■ Exercise details ■
Pull out each line in the items below that contains the word "True". Matching is case-sensitive.

■ Extracted data ■
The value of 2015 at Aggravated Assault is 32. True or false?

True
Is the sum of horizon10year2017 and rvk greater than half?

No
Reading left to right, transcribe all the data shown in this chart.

■ Result for this task ■
The value of 2015 at Aggravated Assault is 32. True or false?
True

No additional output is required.